5 thoughts on “Don’t Panic, Part II: Devaluations are Not the End of the World”

  1. Chris says:

    Good post and on right on target. Planning is the key. I used 137K AA miles (actually old leftover DM miles bought at 1.75 cent p/m) for CX (67K) and QR (70K). I was on CX J then ponied up another 12K to F with a gamble that a F seat opens for the long haul before my travel. If it doesn’t the consolation is a 3 hour 777 F and use of CX’s HKG F lounges,which I’ve never been to. QR is in F A380 7 hour flight and J 787 5 hour flight, I could have flown the second segment in F to LHR or CDG but then I would be faced with a separate award flight or buy a ticket to where I need to go, but it came really came down with not wanting to change planes in LHR/CDG, so I took the most direct way. But I will say this, the paid price for QR routing in J was cheap, like $1,400 BKK-DOH-ARN, ergo the hike to F which made it a better return on value for miles, but not by much as that asking price was only $3,400! The point is that each traveler has to weigh what they want and/or need from their miles. For me it’s the combination of ‘needing’ to get to my destination coupled with ‘wanting’ to fly CX long haul – in J or F – and QR in their A380 F. On the way back I managed to get a ‘two fer’ using LifeMiles unique routing: 63K for TK J IST to ICN on their 777 and OZ J ICN to SEA in their 777 Smartium Business – and I bought those LifeMiles at 135% bonus, so $1,000 total for two long haul J flights.
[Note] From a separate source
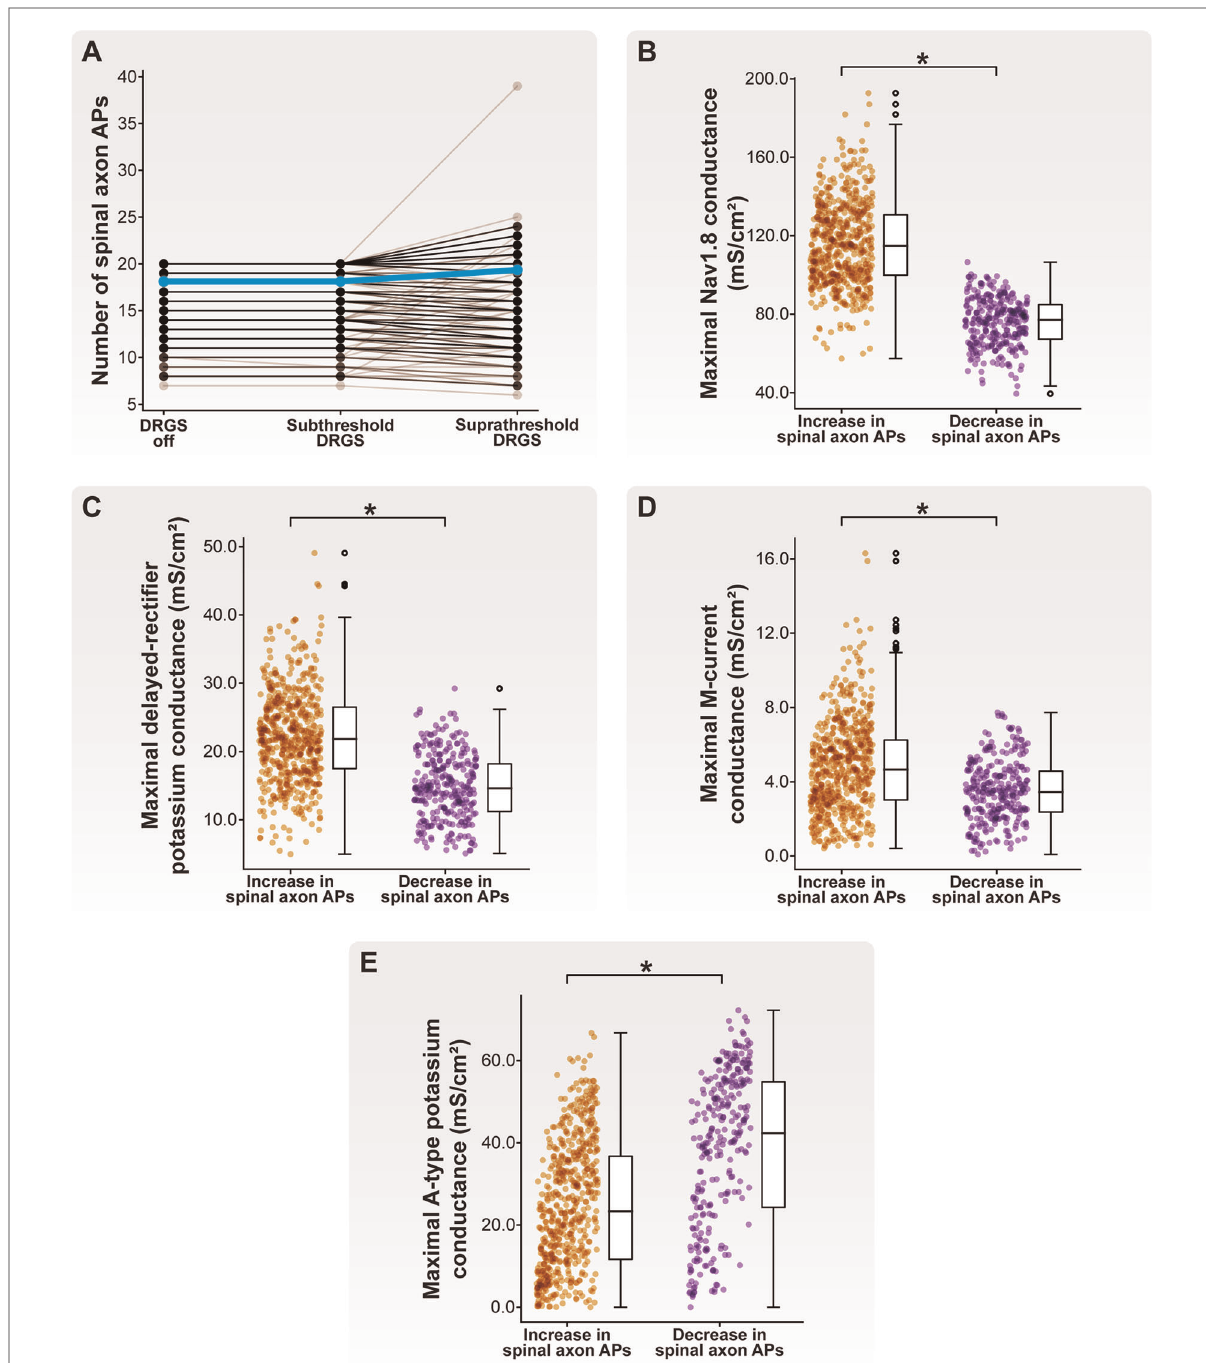
FIGURE 9 Effect of stimulus pulse amplitude on AP propagation through the T-junction during 20 Hz cathodic- fi rst DRGS. ( A ) Each brown line corresponds to an individual model C-neuron, and each blue line corresponds to the model population average. Increasing the DRGS pulse amplitude from subthreshold to suprathreshold amplitudes caused some model C-neurons to increase the number of APs propagating through their T-junction, while others decreased the number of APs. ( B – E ) Comparing biophysical properties of model C-neurons which increased or decreased the number of APs propagating through their T-junctions in response to increasing DRGS pulse amplitude from a subthreshold to suprathreshold level. Model C-neurons which decreased the number of APs propagating through their T-junctions had lower maximal conductances of ( B ) Nav1.8, ( C ) delayed-recti fi er potassium, and ( D ) M-current, but ( E ) higher maximal A-type potassium channel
The remaining AA miles I’ll reserve for J or F in Qantas or JAL Asia 1 (Japan) to Australia. I’ll pay and suffer for a TP Y flight to Japan, then enjoy spending only 40K or 60K to get down under.

  2. rick b says:

    I kept wondering why I had a hard time reading this…then at hit me, I haven’t seen this much keyword stuffing in an article on BA before. Serious, is there a need to explicitly refer to miles as “frequent flier loyalty travel miles” every f**ing time?

    1. Captain Kirk says:

      I bet your full name is Richard…instead of going by Rick, why not go by Dick. It’s more accurate. Then people would know what you are as well as who you are.

  3. AlohaDaveKennedy says:

    Meh – you complain about points devaluations and the price of groceries going up as if there was inflation in this country. Your government has decreed that there is no inflation and that senior citizens on Social Security need no cost of living adjustment. Either our government economist friends believe that years of near zero interest rates are the magic beans for the economy or they are simply full of beans and, like beans, are better off canned.

  4. Ben says:

    I normally use AA to commute between various places to visit relatives, so I end up staying in guest rooms at my relatives’ houses, so hotel costs are quite inconsequential to me, but airline miles do help me out a lot, whether it’s a ticket I find a day in advance, an upgrade, an Intl F long haul ticket, etc, pre/post devaluation, I’ll still fly and I’ll still earn miles and I’ll still use miles as I need them. Over the course of a year, maybe it means I a couple extra revenue tickets instead of mileage tickets, oh well, just means I earn more Elite Qualifying Miles/Lifetime flight miles. As much as I fly, elite status also helps out a lot.